> **How to complete this task**:
Going line by line through the records below, write out everything starting with the line containing "本帖最后由 希克苏鲁伯 于 2024-5-27 20:34 编辑" and going on through the line containing "3. Already selected", exactly and inclusively. Pictures do not go in.
━━━ Supplied records
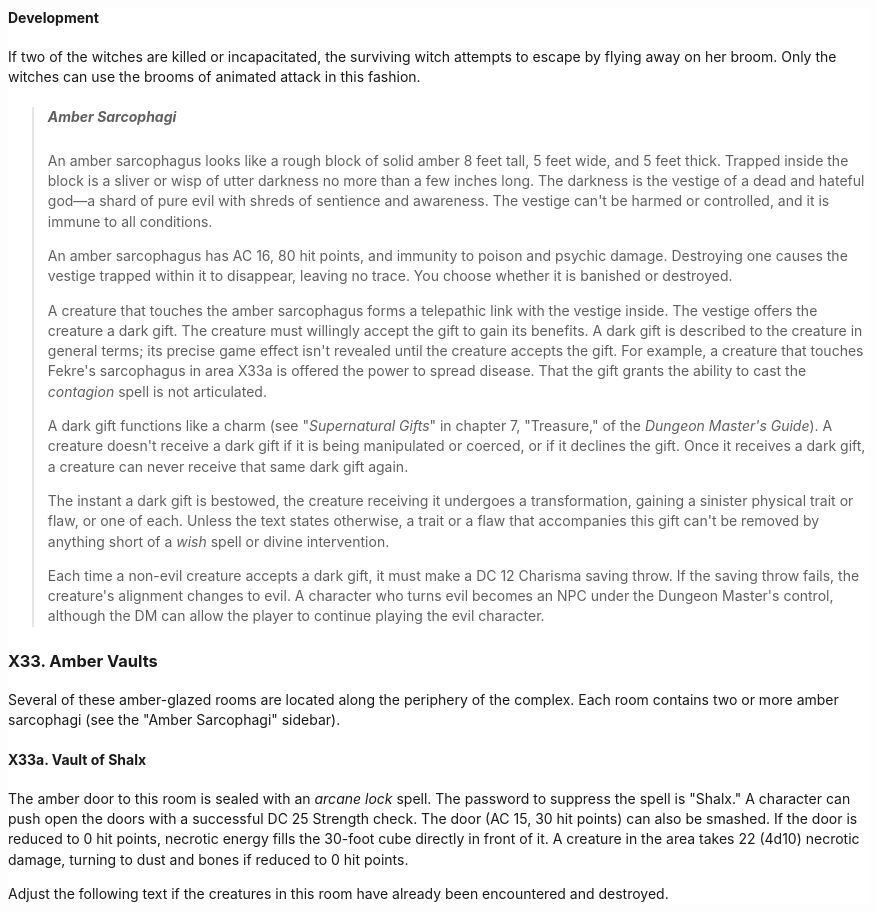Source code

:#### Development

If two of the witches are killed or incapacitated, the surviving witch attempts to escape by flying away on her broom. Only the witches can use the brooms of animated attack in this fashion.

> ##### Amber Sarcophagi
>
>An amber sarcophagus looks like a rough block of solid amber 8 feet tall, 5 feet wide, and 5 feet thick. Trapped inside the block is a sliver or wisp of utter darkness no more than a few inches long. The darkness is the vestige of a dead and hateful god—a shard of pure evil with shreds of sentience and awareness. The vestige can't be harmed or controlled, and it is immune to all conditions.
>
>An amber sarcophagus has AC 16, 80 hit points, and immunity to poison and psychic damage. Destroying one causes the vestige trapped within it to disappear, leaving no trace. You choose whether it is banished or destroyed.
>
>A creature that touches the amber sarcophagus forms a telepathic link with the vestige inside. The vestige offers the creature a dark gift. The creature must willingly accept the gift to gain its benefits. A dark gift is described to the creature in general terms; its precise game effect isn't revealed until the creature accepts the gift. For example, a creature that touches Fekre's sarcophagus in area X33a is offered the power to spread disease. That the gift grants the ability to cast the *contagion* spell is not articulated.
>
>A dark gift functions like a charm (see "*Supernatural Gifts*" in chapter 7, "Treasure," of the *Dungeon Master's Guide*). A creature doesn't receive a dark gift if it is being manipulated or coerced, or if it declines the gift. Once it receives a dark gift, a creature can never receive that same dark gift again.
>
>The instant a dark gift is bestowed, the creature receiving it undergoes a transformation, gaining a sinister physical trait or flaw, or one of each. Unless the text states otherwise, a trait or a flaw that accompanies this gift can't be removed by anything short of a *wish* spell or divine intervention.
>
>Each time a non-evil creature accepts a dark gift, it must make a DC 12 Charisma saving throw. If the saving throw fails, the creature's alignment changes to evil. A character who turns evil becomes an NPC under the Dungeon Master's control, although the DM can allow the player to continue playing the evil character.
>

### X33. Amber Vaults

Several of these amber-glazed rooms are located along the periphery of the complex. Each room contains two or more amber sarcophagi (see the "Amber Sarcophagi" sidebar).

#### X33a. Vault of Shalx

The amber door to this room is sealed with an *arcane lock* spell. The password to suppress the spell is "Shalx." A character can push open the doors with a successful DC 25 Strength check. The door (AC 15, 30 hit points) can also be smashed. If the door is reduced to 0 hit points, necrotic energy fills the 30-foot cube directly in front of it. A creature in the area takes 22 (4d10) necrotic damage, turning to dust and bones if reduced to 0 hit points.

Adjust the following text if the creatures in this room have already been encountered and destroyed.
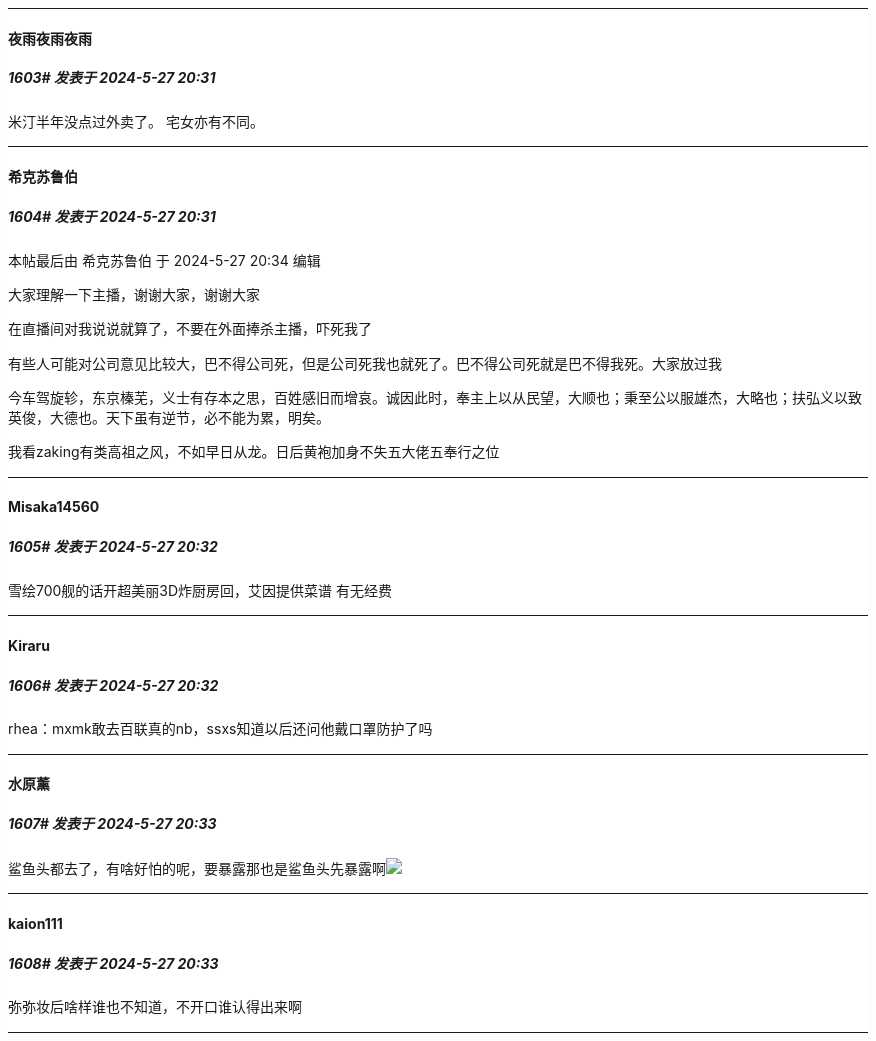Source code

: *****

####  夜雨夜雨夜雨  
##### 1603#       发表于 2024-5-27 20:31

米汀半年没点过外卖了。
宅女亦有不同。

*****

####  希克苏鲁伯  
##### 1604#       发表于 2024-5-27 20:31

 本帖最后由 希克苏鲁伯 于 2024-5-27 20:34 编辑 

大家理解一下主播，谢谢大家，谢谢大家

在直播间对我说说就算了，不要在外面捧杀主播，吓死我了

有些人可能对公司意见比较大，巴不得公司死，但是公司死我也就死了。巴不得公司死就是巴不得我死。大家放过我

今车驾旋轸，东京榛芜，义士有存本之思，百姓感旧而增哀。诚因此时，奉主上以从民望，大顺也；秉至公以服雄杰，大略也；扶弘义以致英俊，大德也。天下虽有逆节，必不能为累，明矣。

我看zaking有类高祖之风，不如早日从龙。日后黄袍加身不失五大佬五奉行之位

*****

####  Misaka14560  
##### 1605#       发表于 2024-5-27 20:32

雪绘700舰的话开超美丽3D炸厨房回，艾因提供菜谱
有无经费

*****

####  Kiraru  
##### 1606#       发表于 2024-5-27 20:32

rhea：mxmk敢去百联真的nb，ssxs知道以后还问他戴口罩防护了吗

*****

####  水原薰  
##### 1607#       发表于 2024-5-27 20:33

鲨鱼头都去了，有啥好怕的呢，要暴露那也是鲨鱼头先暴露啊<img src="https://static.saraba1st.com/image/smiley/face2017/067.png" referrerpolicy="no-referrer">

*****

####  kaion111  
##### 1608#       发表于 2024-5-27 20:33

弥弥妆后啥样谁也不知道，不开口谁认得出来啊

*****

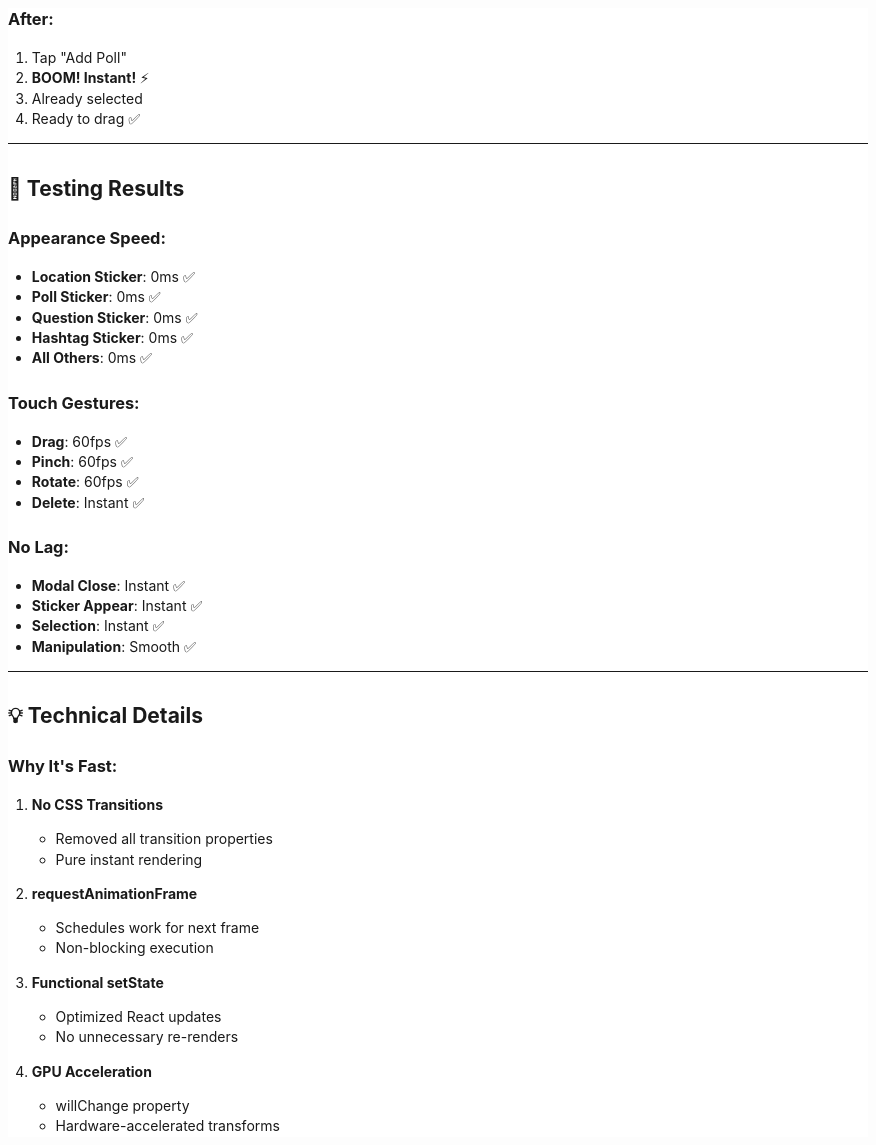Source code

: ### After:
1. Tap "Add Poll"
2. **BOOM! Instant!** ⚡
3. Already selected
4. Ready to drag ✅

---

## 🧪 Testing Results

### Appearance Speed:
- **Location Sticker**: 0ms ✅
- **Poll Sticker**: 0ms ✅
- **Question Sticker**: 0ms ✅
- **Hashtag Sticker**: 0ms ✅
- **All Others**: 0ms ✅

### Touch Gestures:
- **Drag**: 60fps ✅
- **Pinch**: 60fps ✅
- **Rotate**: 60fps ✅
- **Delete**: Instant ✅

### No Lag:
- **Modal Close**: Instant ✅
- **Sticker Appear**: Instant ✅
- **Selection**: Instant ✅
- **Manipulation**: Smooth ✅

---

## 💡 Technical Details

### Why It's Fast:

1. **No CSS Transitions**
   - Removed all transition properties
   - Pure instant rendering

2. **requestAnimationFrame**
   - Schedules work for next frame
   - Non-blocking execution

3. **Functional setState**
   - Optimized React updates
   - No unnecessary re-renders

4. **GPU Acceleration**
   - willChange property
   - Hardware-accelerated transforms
━━━━━━
━━━ Supplied records
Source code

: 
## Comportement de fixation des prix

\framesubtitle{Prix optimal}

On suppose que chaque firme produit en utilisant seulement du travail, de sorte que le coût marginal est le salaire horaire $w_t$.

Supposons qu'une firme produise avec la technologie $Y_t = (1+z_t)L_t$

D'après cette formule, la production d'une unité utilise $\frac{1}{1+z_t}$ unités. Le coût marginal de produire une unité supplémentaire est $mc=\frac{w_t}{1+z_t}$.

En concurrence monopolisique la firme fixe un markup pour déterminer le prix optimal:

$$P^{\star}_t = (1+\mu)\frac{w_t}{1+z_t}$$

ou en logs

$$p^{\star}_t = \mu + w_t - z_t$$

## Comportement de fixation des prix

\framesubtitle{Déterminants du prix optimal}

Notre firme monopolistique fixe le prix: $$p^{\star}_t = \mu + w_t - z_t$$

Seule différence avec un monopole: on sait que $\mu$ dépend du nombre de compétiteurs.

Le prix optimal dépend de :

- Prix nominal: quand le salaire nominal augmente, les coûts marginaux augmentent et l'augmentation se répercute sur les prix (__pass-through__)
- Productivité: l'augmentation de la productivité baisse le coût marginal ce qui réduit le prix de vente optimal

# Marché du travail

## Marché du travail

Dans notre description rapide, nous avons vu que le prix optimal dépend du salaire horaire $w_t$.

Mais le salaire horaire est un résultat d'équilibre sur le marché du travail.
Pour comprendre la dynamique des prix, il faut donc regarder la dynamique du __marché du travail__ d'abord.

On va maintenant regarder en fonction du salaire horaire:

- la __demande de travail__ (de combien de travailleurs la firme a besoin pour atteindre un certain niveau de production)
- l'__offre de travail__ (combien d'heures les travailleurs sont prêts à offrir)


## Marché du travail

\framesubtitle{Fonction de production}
━━━━━━
> **Reply**:
 本帖最后由 希克苏鲁伯 于 2024-5-27 20:34 编辑 

大家理解一下主播，谢谢大家，谢谢大家

在直播间对我说说就算了，不要在外面捧杀主播，吓死我了

有些人可能对公司意见比较大，巴不得公司死，但是公司死我也就死了。巴不得公司死就是巴不得我死。大家放过我

今车驾旋轸，东京榛芜，义士有存本之思，百姓感旧而增哀。诚因此时，奉主上以从民望，大顺也；秉至公以服雄杰，大略也；扶弘义以致英俊，大德也。天下虽有逆节，必不能为累，明矣。

我看zaking有类高祖之风，不如早日从龙。日后黄袍加身不失五大佬五奉行之位

*****

####  Misaka14560  
##### 1605#       发表于 2024-5-27 20:32

雪绘700舰的话开超美丽3D炸厨房回，艾因提供菜谱
有无经费

*****

####  Kiraru  
##### 1606#       发表于 2024-5-27 20:32

rhea：mxmk敢去百联真的nb，ssxs知道以后还问他戴口罩防护了吗

*****

####  水原薰  
##### 1607#       发表于 2024-5-27 20:33

鲨鱼头都去了，有啥好怕的呢，要暴露那也是鲨鱼头先暴露啊<img src="https://static.saraba1st.com/image/smiley/face2017/067.png" referrerpolicy="no-referrer">

*****

####  kaion111  
##### 1608#       发表于 2024-5-27 20:33

弥弥妆后啥样谁也不知道，不开口谁认得出来啊

*****

Source code

: ### After:
1. Tap "Add Poll"
2. **BOOM! Instant!** ⚡
3. Already selected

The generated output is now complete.